The LTIP is administered by our Compensation, Nominations and Governance Committee, which selects associates to whom awards will be granted. All salaried associates who are considered to be in the “Executive Career Level,” as defined by FCB’s Career Framework, are eligible to participate in the LTIP.
In general, when the Committee grants awards under the LTIP, it establishes the Performance Period during which performance will be measured, establishes one or more specific written performance objectives and specific goals for each participant and/or for each group of participants for that Performance Period, and assigns to each participant a target award (a “Target Amount”) for the Performance Period. Performance Periods are coincident with one or more of our fiscal years, or any portions thereof, and to date they have been overlapping. Each participant may earn a percentage set by the Committee at the time of grant (the “Award Percentage,” which may exceed or be less than 100%) of his or her Target Amount based on the extent of attainment of the performance goals established by the Committee for the relevant Performance Period. However, for awards granted prior to 2022, the maximum amount that may be paid to any one participant in any one year under the LTIP is $7 million. During January 2022, the Committee recommended, and the Boards approved, an amendment to the LTIP to increase the maximum payment amount to $10 million for awards granted beginning in 2022. The Committee also modified its standard form of award agreement to impose non-solicitation and nondisclosure obligations on participants as conditions to awards beginning in 2022. The non-solicitation obligations cover the term of each participant’s employment with FCB and a period of one year after termination of employment, while the nondisclosure obligations cover all times during and after each participant’s employment with FCB. During the non-solicitation period, other than on behalf of FCB, each participant will generally be prohibited from employing or soliciting for employment any associate of FCB who was supervised by or was personally known to the participant, or soliciting the business of any customer or prospective customer with whom the participant had material contact. Subject to customary limitations, the nondisclosure provisions will require the participant to maintain the confidentiality of all of FCB’s business information, trade secrets, and data and return all such materials in his or her possession to FCB upon termination of employment.

####################

_PROBLEM TO SOLVE_
Copy the passage on the LTIP word for word, from "The LTIP is administered" to "in the LTIP.". The rows that follow are drawn from a separate source unrelated to the text.

####################

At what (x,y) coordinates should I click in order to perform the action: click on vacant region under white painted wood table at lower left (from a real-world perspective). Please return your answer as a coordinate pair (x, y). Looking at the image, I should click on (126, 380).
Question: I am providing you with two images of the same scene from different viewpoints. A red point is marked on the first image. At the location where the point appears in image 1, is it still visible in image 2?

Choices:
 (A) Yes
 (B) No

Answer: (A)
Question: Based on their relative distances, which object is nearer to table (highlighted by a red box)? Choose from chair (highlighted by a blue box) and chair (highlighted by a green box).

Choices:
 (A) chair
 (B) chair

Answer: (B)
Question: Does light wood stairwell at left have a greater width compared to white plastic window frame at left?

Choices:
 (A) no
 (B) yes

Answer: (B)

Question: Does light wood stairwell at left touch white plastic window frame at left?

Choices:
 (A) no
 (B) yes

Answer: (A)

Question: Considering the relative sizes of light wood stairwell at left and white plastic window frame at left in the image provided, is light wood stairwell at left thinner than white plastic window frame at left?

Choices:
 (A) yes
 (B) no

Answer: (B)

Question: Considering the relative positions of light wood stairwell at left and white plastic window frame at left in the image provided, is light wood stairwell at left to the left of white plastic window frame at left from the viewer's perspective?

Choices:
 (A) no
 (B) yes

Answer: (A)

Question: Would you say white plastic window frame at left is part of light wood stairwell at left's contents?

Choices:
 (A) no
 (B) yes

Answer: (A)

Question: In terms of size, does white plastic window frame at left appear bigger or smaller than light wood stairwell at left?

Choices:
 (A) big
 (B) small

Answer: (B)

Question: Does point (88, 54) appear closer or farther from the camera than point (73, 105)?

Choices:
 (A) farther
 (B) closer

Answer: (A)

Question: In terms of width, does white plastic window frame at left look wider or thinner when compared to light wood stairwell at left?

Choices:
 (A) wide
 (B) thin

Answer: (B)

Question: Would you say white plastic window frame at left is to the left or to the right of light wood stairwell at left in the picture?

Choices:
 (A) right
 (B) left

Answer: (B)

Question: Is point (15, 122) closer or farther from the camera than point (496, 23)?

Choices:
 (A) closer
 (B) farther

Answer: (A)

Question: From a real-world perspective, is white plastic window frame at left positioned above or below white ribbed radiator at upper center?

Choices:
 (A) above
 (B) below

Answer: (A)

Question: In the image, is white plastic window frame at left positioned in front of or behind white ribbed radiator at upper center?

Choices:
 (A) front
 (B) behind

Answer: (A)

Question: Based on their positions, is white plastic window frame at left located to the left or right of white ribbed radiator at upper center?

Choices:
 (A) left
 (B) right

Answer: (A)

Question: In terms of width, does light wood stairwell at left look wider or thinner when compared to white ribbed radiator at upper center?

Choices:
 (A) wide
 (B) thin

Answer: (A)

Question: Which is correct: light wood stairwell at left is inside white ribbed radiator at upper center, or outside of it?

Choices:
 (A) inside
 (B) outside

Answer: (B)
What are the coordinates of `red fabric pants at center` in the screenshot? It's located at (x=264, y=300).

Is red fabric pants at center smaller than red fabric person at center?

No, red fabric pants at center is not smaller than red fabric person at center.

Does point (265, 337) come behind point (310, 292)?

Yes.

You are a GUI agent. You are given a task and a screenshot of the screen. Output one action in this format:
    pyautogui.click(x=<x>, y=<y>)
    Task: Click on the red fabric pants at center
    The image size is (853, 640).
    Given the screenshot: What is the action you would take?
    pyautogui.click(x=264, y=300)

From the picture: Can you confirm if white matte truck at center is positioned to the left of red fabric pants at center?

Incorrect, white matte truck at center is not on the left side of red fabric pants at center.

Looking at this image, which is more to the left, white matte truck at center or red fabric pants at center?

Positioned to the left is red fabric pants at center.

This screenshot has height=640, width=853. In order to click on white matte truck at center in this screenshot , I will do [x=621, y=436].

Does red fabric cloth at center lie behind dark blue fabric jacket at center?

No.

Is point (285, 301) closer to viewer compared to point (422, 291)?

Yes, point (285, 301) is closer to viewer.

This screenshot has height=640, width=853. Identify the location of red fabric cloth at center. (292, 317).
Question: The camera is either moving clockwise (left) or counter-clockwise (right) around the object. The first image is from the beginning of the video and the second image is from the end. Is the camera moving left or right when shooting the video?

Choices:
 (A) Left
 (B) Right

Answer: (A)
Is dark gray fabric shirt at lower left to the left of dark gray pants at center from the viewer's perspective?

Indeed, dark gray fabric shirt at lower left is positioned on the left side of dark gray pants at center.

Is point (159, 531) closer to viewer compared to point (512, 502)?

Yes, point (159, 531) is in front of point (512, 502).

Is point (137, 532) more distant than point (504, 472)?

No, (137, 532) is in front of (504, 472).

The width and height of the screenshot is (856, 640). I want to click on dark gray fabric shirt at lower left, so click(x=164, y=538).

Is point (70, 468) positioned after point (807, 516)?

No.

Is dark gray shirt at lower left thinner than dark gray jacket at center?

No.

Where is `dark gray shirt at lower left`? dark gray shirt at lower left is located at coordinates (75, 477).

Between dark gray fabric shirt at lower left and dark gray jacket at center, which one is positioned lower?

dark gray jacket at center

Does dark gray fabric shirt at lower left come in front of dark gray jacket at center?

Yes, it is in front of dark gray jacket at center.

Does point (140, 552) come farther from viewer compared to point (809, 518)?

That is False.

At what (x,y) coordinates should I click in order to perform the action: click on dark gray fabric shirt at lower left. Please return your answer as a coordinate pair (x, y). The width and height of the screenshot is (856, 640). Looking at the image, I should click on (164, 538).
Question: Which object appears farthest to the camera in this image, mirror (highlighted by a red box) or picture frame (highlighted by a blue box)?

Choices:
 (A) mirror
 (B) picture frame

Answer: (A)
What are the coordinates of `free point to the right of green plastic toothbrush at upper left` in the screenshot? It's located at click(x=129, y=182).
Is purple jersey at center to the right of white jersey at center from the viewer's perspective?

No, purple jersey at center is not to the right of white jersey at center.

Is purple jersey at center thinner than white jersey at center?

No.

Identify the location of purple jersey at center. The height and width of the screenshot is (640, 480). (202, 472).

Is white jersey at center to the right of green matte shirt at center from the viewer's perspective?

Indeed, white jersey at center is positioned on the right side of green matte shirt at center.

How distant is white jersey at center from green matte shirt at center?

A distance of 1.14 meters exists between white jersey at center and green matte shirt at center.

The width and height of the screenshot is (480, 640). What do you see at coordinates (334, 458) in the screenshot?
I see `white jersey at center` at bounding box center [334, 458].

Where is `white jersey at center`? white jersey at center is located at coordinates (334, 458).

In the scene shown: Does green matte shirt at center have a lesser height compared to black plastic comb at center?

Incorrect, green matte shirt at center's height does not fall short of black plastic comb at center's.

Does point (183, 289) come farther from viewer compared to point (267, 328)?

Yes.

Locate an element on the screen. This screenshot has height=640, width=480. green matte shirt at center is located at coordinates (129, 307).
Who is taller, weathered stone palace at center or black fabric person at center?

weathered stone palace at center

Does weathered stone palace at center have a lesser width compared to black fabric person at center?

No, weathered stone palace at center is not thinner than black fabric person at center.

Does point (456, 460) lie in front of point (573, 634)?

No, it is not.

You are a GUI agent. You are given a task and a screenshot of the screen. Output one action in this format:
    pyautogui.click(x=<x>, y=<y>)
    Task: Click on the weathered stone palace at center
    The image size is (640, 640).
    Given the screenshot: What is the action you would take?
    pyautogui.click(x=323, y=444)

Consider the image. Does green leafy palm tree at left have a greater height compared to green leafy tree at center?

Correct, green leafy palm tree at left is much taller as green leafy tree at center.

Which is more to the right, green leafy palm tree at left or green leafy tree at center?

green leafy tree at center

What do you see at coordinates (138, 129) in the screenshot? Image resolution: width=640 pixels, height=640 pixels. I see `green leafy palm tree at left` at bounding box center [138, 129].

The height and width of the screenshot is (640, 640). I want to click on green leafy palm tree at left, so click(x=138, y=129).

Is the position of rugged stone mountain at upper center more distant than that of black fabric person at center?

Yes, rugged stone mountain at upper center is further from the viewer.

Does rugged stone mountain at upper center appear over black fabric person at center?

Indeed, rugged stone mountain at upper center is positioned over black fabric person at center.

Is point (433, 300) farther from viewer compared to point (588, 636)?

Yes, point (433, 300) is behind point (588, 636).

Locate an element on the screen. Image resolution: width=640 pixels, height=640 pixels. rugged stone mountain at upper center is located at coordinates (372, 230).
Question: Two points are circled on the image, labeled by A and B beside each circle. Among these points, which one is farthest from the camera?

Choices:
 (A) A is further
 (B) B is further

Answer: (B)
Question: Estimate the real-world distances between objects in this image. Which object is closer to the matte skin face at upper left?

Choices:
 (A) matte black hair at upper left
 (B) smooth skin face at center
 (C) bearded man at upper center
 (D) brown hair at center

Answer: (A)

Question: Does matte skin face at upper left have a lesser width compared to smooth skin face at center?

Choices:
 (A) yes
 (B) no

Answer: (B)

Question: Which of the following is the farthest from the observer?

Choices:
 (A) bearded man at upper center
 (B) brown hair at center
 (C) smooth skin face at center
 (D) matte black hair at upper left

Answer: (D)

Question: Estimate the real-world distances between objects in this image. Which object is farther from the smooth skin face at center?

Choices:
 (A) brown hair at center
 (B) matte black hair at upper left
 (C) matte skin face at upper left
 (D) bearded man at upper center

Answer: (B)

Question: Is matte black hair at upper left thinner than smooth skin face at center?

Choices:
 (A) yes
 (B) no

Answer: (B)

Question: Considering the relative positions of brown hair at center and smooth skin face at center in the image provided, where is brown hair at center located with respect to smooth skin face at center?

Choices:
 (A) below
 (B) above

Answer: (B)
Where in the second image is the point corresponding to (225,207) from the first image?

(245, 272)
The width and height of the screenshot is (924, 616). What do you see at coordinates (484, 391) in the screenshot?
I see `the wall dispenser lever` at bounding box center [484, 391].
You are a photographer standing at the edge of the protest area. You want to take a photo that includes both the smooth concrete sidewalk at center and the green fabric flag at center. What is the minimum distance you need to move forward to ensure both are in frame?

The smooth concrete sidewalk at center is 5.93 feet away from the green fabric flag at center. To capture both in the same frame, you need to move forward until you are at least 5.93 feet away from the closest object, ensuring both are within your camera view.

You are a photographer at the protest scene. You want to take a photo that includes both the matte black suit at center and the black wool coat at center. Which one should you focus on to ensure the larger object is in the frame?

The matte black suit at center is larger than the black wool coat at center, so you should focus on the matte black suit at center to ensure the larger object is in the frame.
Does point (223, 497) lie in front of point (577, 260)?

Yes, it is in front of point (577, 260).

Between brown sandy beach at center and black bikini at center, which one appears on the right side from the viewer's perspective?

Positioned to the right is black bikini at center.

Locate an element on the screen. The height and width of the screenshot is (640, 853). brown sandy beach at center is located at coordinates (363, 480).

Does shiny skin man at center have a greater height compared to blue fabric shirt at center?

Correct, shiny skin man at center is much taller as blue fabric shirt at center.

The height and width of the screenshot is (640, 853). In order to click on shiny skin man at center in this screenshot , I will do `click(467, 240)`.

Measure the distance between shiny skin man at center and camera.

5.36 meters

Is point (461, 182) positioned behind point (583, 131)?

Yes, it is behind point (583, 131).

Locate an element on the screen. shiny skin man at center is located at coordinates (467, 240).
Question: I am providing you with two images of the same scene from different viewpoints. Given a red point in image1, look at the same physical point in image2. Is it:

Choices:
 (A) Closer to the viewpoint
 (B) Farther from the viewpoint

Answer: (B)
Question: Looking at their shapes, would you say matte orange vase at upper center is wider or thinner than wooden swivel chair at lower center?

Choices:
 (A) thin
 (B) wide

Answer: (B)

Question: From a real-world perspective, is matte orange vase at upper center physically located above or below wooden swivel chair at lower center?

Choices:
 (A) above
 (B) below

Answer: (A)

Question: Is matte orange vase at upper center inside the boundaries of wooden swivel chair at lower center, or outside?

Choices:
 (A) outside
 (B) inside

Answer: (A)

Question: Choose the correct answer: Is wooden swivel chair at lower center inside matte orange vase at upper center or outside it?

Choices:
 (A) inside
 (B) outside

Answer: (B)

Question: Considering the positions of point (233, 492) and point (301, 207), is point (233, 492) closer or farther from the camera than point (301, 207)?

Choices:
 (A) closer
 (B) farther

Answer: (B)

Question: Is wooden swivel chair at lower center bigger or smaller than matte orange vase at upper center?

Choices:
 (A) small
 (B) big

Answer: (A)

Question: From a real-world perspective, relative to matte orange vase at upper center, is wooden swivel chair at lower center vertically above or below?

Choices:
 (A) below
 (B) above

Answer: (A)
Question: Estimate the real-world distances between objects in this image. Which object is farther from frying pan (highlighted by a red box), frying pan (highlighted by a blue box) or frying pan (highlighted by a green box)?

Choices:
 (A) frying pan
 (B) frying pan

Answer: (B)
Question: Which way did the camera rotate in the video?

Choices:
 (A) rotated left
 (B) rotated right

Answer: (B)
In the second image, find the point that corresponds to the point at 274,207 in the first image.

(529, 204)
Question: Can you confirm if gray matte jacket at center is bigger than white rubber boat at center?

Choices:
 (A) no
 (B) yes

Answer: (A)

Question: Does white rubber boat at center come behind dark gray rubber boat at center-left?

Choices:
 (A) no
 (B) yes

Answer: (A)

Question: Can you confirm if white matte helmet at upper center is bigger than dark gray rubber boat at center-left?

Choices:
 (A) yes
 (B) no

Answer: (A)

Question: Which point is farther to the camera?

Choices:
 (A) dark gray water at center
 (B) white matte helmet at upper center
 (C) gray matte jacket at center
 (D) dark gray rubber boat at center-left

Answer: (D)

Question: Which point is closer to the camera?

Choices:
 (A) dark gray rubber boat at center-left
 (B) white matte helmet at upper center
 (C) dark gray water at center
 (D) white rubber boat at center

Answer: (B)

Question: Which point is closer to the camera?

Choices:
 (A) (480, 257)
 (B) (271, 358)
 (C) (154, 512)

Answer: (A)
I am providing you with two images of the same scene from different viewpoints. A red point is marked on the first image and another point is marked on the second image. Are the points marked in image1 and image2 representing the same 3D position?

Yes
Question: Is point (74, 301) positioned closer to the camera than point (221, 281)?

####################

_RESPONSE BELOW_
The LTIP is administered by our Compensation, Nominations and Governance Committee, which selects associates to whom awards will be granted. All salaried associates who are considered to be in the “Executive Career Level,” as defined by FCB’s Career Framework, are eligible to participate in the LTIP.